═══ Page text ═══
Dorna Sports, S.L. is the commercial rights' holder for the motorcycling sport of Grand Prix racing.

Established in 1988 as an international sports management and marketing company, it is headquartered in Madrid, with branch offices and/or subsidiaries in Barcelona, Amsterdam, London and Rome. Established by Banco Banesto as Dorna promoción del deporte, the company was sold to CVC Madrid in 1998 as the operation developed internationally and was renamed Dorna Sports. Private equity group Bridgepoint has been the majority shareholder of Dorna since 2006.

Rights holdings 
Since 1992 Dorna has been the exclusive holder of all commercial and television rights relating to the World Championship series and since 2013 the Superbike World Championship. The company also participates in the management and marketing of other motorsports properties, including: the Spanish Road Racing Championship (CEV), the British Superbike Championship (BSB) and the Trials World Championships (Indoor and Outdoor).

MotoGP 
Dorna recognised, with support from manufacturers, that a change was needed in the sport. The costs of developing specialist two-stroke engines, which created non-commercial end products, was not sustainable. Hence, in its efforts to bring about the change from 500 cc racing to MotoGP four-stroke racing, Dorna has obtained the world championship organization rights from the FIM (Fédération Internationale de Motocyclisme) which is the world governing sole body of motorcycling with authority to organise motorcycle world championships.
═══
■ **Requirements**
**1.** Please copy, word for word, the passage on Dorna Sports above that begins with the words "Established in 1988" and ends with "(Indoor and Outdoor).".
**2.** Pick up the Dorna Sports text after its last sentence and write what comes next.
═══ Data excerpt ═══
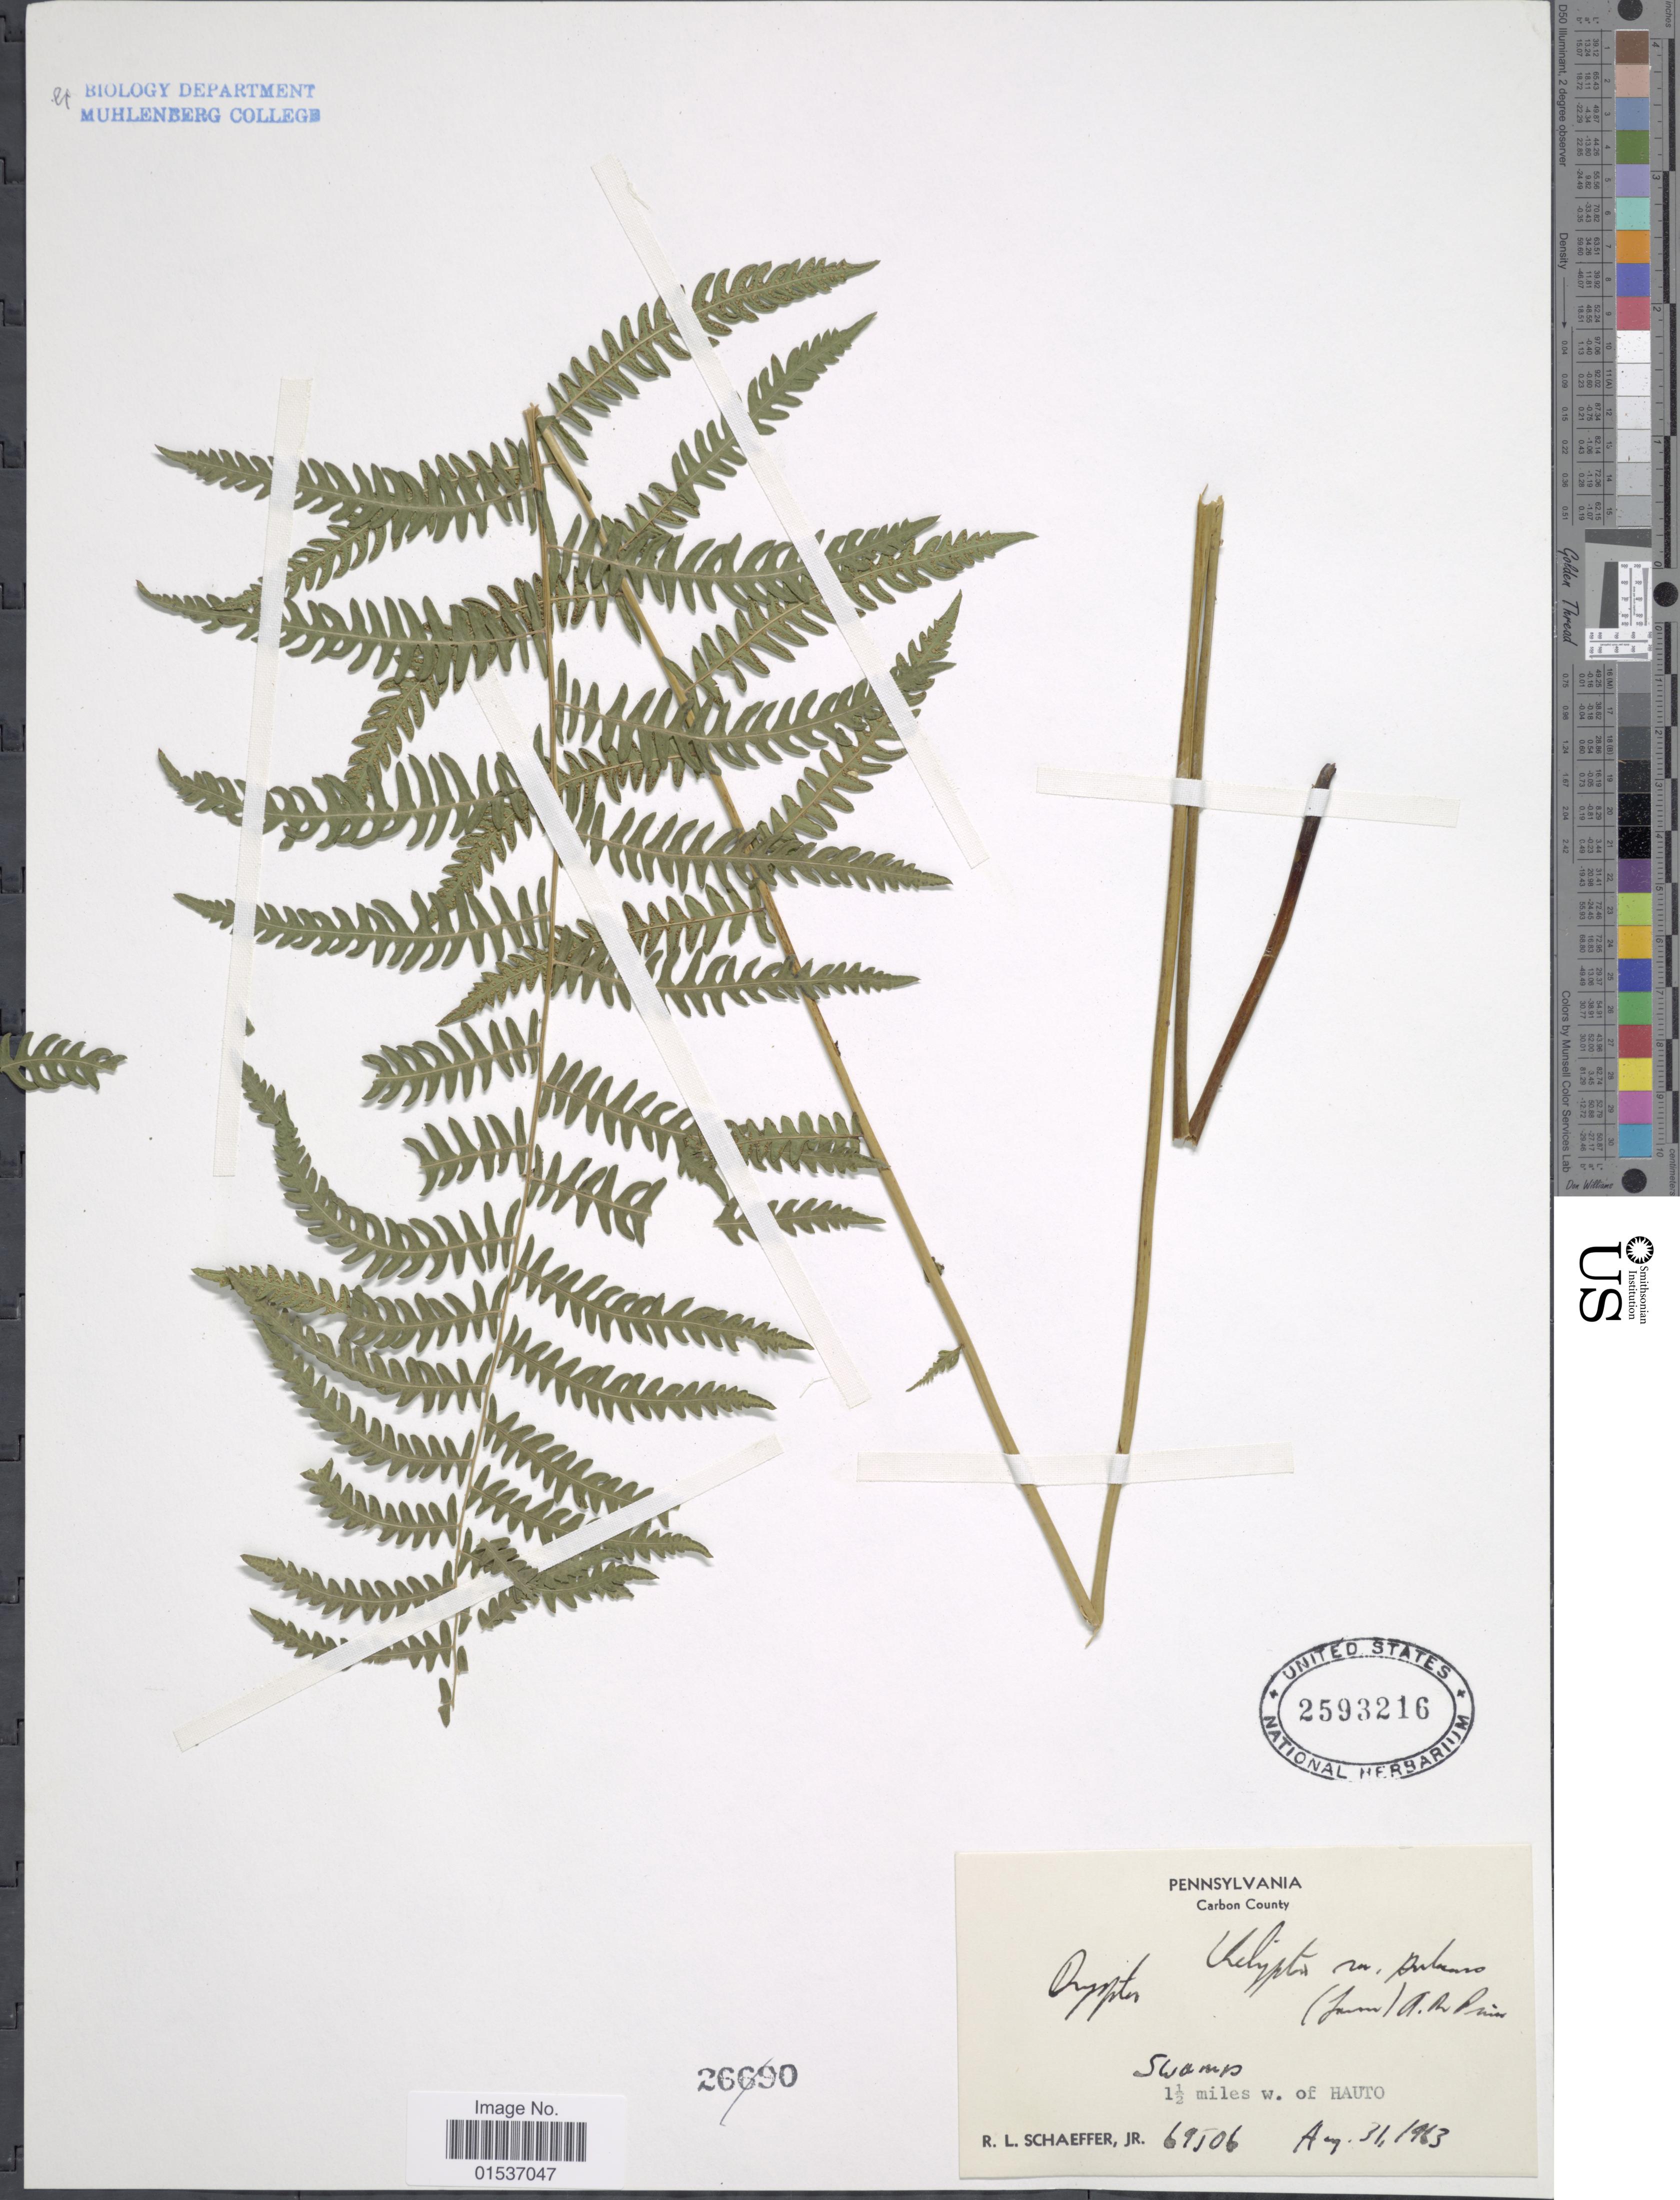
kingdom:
═══
■ **Results of the tasks**
**1.**
Established in 1988 as an international sports management and marketing company, it is headquartered in Madrid, with branch offices and/or subsidiaries in Barcelona, Amsterdam, London and Rome. Established by Banco Banesto as Dorna promoción del deporte, the company was sold to CVC Madrid in 1998 as the operation developed internationally and was renamed Dorna Sports. Private equity group Bridgepoint has been the majority shareholder of Dorna since 2006.

Rights holdings 
Since 1992 Dorna has been the exclusive holder of all commercial and television rights relating to the World Championship series and since 2013 the Superbike World Championship. The company also participates in the management and marketing of other motorsports properties, including: the Spanish Road Racing Championship (CEV), the British Superbike Championship (BSB) and the Trials World Championships (Indoor and Outdoor).

**2.**
Ownership

Set up by Banco Banesto as Dorna promocion del deporte, the company was sold to CVC Madrid in 1998 as the operation developed internationally and was renamed Dorna Sports. The purchase was closely supervised by American Hardy McLain, cost $80 million (approximately), half of which was needed to pay off Dorna debt. McLain, one of the founders of CVC and formerly an executive of Citibank (CVC was spun out of Citibank in 1981), was present at several motorcycle Grand Prix events in 1998 but, confident in the ability of Dorna CEO Carmelo Ezpeleta, has left the running of the company to the Spaniard, as well as the almost completely Spanish Dorna executive leadership.

Sale to management
In November 2005 CVC Capital Partners announced it was to acquire the 25% and 48% shares of Bambino and Bayerische Landesbank in Formula1 commercial rights' holder SLEC and acquired the shares of JPMorgan Chase in December 2005. This deal was given approval by the European Commission on 21 March 2006 subject to the sale of Dorna Sports.

By divesting Dorna, the Commission concluded that CVC’s Formula One transaction would not cause competition concerns. Competition commissioner Neelie Kroes, said: “When the two most popular motor sport events in the EU, Formula One and Moto GP, come in the hands of one owner, there is a risk of price increases for the TV rights to these events and a reduction in consumer choice. I am satisfied that the commitments given by CVC will eliminate this risk.” Its final 71% stake in Dorna was sold by CVC for £400million on 28 March, selling the holding to Dorna Sports management.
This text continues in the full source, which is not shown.